Registered nursing is among the three most popular majors at LCCC, along with business management and human services. Students who take shorter training programs also aim at healthcare jobs such as pharmacy technician, phlebotomist, EKG technician and certified nursing assistant.

Healthcare was a major employer before the pandemic, during which medical workers risked their health while caring for others.

Although hospitals lost money at the start of the pandemic, early retirements add to a shortage of workers that existed before COVID-19 arrived, Rachel Moore, spokesperson for Hospital and Healthsystem Association of Pennsylvania, said by email.

Lackawanna College started an associate’s degree program in nursing last year and filled every slot, despite the pandemic, spokesperson Heather Gogas said.

This year, Lackawanna will start training medical assistants for whom job openings are expected to increase 19% to 29% through the end of the decade, which is much faster than the average of all jobs, said Gogas, citing the U.S. Bureau of Labor Statistics.

Gogas said students also opt for shorter programs in sonography, surgical technology and to become assistants in occupational or physical therapy.

In February, Gov. Tom Wolf proposed apprenticeships to train workers in new fields, including healthcare. Taking a cue, Hazleton Area Partners in Education and Lehigh Valley Health Network are developing a curriculum together.

“It’s meant to meet the specific needs of Hazleton Area and start building a pipeline, beginning in middle school,” Cathy Colangelo of Partners in Education said.

In Hazleton Area School District, Career Center Principal Lori Herman wants to continue a diesel mechanics course that needs a new teacher and start a course for forklift operators.

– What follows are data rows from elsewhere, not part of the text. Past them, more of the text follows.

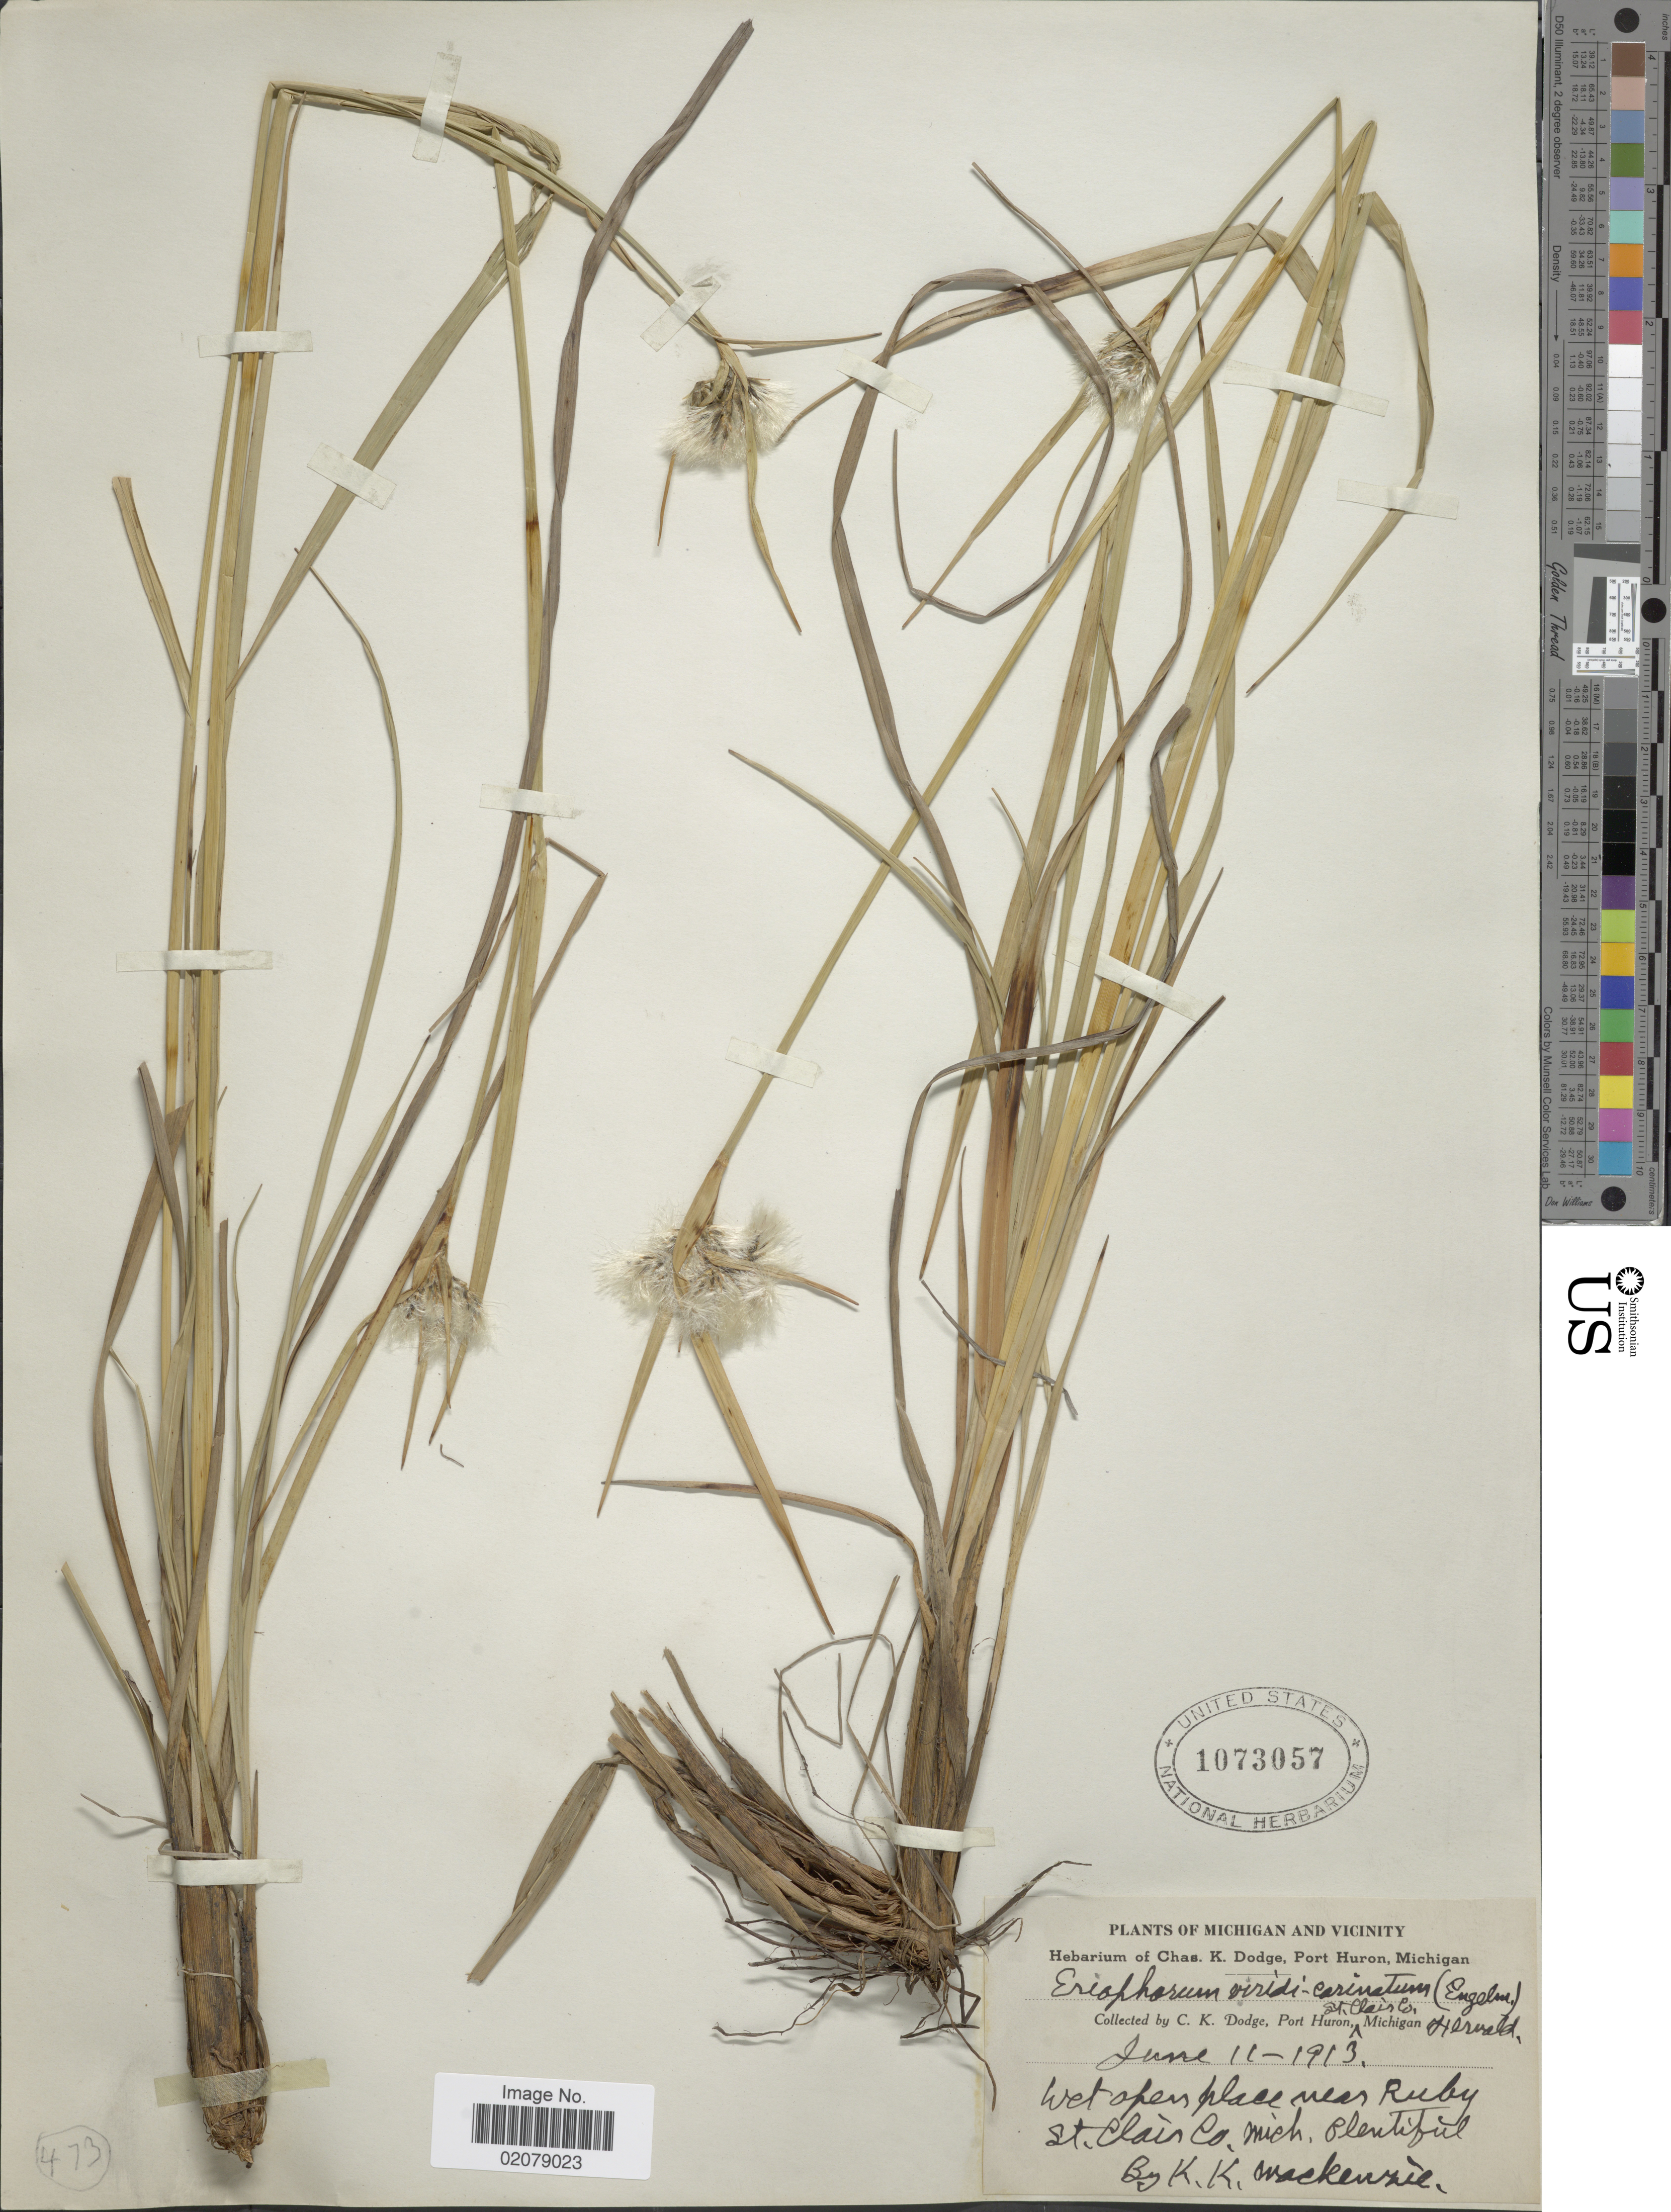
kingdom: Plantae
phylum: Tracheophyta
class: Liliopsida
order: Poales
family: Cyperaceae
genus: Eriophorum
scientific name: Eriophorum viridicarinatum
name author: (Englem.) Fernald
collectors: C. Dodge & K. K. Mackenzie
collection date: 1913-06-11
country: United States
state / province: Michigan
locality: Port Huron, Michigan, Wet open place near Ruby St. Clair Co., Mich.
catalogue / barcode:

Those courses could point high school students toward jobs in a growing industry.

An Amazon distribution center is the No. 1 employer in the Hazleton Area, followed by the schools themselves and Lehigh Valley Health. In addition, developers want to build 19 warehouses within the school district.

Warehouses like one in Archbald from which Chewy started shipping pet food in the fall are automating. That reduces spread of disease and labor costs but increases skill requirements. Instead of driving forklifts, future warehouse workers might repair robot drivers.

New warehouses open as more people shop online.

E-sales rose before the pandemic, which accelerated the trend by perhaps five years, Greg Fox said.

Fox is chief executive officer of Best Cigar Prices, which sells through its website.

To complement online sales, Best Cigar opened a retail store at its distribution center in Butler Twp. in 2018. A pub and cigar bar opened just three months before the pandemic struck.

“We’re kind of diversified on both sides of the pandemic, the part that it hit economically and the part that it boosted,” Fox said. “If we were just in the restaurant business, we may have a ‘closed’ sign up.”

Mendez did close her restaurant, Papaya Queen, before the pandemic began because her landlord boarded up the former Hotel Altamont in Hazleton where she rented space.

While Mendez looked for a place to reopen Papaya Queen, a lunch spot known for fruit smoothies, COVID-19 dampened restaurant prospects but also made her restless.

“I can’t stay home and do nothing,” she recalled thinking.

Her choice to open House of Envy instead of a restaurant wasn’t a whim. She has owned a store of the same name for more than a decade in the Dominican Republic and wants to bring new styles to Hazleton.

Women going out to dinner in town, she said, don’t want to see other diners wear the same outfit.

“I think we are going to do very good when things get back to normal,” Mendez said.

For now she is building her brand and “offering the best customer service possible” while thinking beyond her store’s walls, as many retailers are doing.

Mendez is creating a website, but to keep the store exclusive, she will sell different clothes online.

She also intends to open popup stores at sites like Hometown Farmers Market.

“The business is not just one store, the one establishment,” Mendez said. “Why wouldn’t you want to use all the venues you can to push your store?”